# 7 inch dust collection ducting?



## BannorToys (Dec 12, 2013)

I recently bought a Grizzly 3HP double canister dust collector for my new wood shop. It turns out that the inlet is 7 inches and I am having a heck of a time finding any piping and fittings that will work with this size of an inlet. I think PVC only comes in 6 or 8 inch and I'm not sure about easily obtained metal duct work? Also, I need to have elbows, straights, and Y type fittings. Of course a lot of my machines have 4 inch ports so I need to be able to reduce at the machine, not sure if metal ducting has options for this?

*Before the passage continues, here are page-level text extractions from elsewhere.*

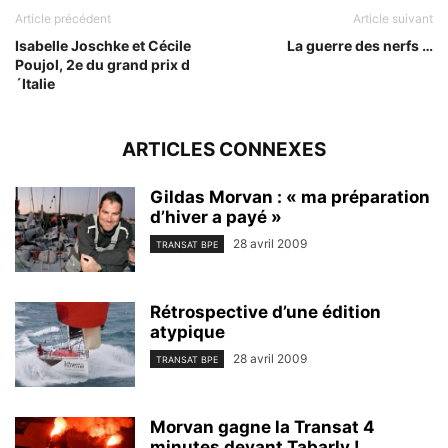
Article précédent
Article suivant
Isabelle Joschke et Cécile
La guerre des nerfs …
Poujol, 2e du grand prix d
´Italie
ARTICLES CONNEXES
Gildas Morvan : « ma préparation
d’hiver a payé »
28 avril 2009
TRANSAT BPE
Rétrospective d’une édition
atypique
28 avril 2009
TRANSAT BPE
Morvan gagne la Transat 4
minutes devant Tabarly !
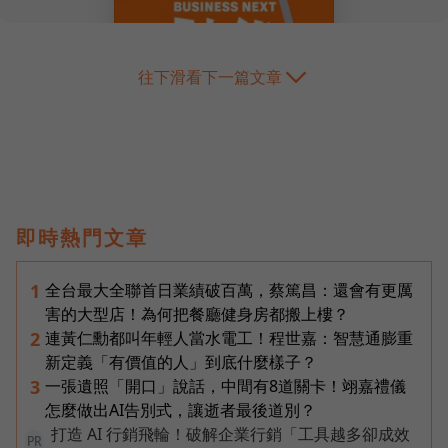
往下滑看下一篇文章
即時熱門文章
全台最大全聯首日業績破百萬，蔡篤昌：還會有更厲
1
害的大型店！為何把餐廳健身房都搬上樓？
連黃仁勳都叫年輕人當水電工！程世嘉：智慧通膨重
2
新定義「有價值的人」到底什麼樣子？
一張遺照「開口」說話，中間有8道關卡！翊嘉禮儀
3
怎麼做出AI告別式，讓逝者最後道別？
打造 AI 行銷飛輪！破解企業行銷「工具越多卻成效
PR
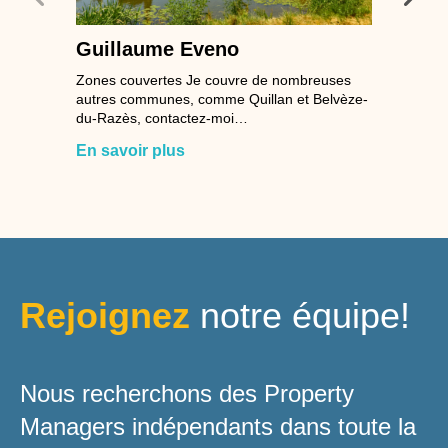
Guillaume Eveno
Zones couvertes Je couvre de nombreuses
autres communes, comme Quillan et Belvèze-
du-Razès, contactez-moi…
En savoir plus
Rejoignez
notre équipe!
Nous recherchons des Property
Managers indépendants dans toute la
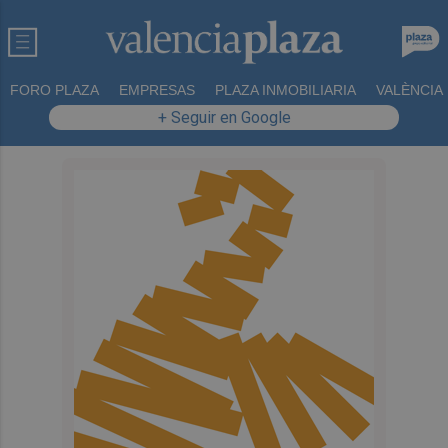
FORO PLAZA
EMPRESAS
PLAZA INMOBILIARIA
VALÈNCIA
+ Seguir en Google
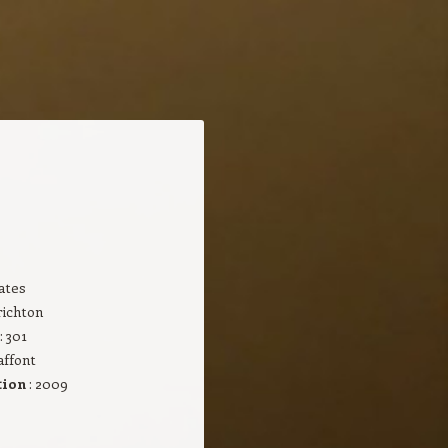
rates
richton
: 301
affont
tion
: 2009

I found a few places online that want what seem to me to be crazy amounts of money for the fittings so I am wondering what you all use? I really don't want to take it down to 6 inch unless I have to. I want to do it right (this is my huge dream shop I'm building here) but I don't want to spend as much on 40 foot of pipe as I did on the machine itself. Any help is appreciated, thanks in advance!


----------



## wapakfred (Jul 29, 2011)

Deleted, it was a double post.


----------



## wapakfred (Jul 29, 2011)

Mine has a 7" inlet, and Oneida suggested I run 7" for at least the first 5-6 feet before transitioning to 6". So I used 7" HVAC snaplock and 2-7" HVAC el's to run the duct up to the ceiling, then transitioned to 6" PVC. If you choose snap lock, be sure to get the heaviest gauge you can get; a lot of guys have collapsed the 30 gauge stuff. The transition to PVC is fairly easy to do, though it's not particularly attractive. A 7×6 HVAC transition (reducer/enlarger) will do it, as for the appearance I'm a function over form guy (really don't care what it looks like). Here's what I did to my drum sander to get a 6" port on it. Like I said I function over form, and this works really well.


----------



## shipwright (Sep 27, 2010)

This is the second time in a couple of days that I have posted this reference. It is a good solution to the high cost of fittings.


----------



## descolada (Jun 23, 2013)

I had the same problem looking for 7" duct in my system recently. If you want to go the sheet metal route (as i did) penn state has pretty reasonably priced. I bought my system using their economy line and it it was a bit of a pain trying to connect everything using duct tape, but worked great once installed. You can find it here: http://www.pennstateind.com/store/economy-ductwork.html

When I went to expand the system I used their economy pieces except i switched in the premium drawband connectors. At 7" they are $20 each instead of $10, but much beefier and easier to install.


----------



## Finn (May 26, 2010)

I put in a six inch system all of 24 gage steel. I am a retired sheet metal worker so I made the wyes myself and bought the ells. You could get a sheet metal shop to make a taper for you to fit PVC and use PVC from there to the equipment. It would be one rather expensive fitting but only one.


----------



## copcarcollector (Aug 8, 2012)

I have that exact dust collector. I ran a small amount of 7 inch metal pipe to turn the corner and go up wall, then used an adapter down to 6 inches for all of the main runs and drops.


----------



## BannorToys (Dec 12, 2013)

Having the exact same dust collector, how do you like it so far? I haven't used mine yet


----------



## Holbs (Nov 4, 2012)

i'm in the process of doing all this myself. gots a blog going with building a Thien Baffle (still in progress).
Everyone that has a grizzly 3HP dual canister says they have 7" inlet. While mine is 6". 
I was lucky.. I have a friend at a HVAC distribution supply house. I get my 6" why's for $3 and snap lock 5' for $7 (all 26 gauge).
Was about to fiddle with the wye's… then I found out they are facing the wrong direction. Unsure what to do about it! Grr…


----------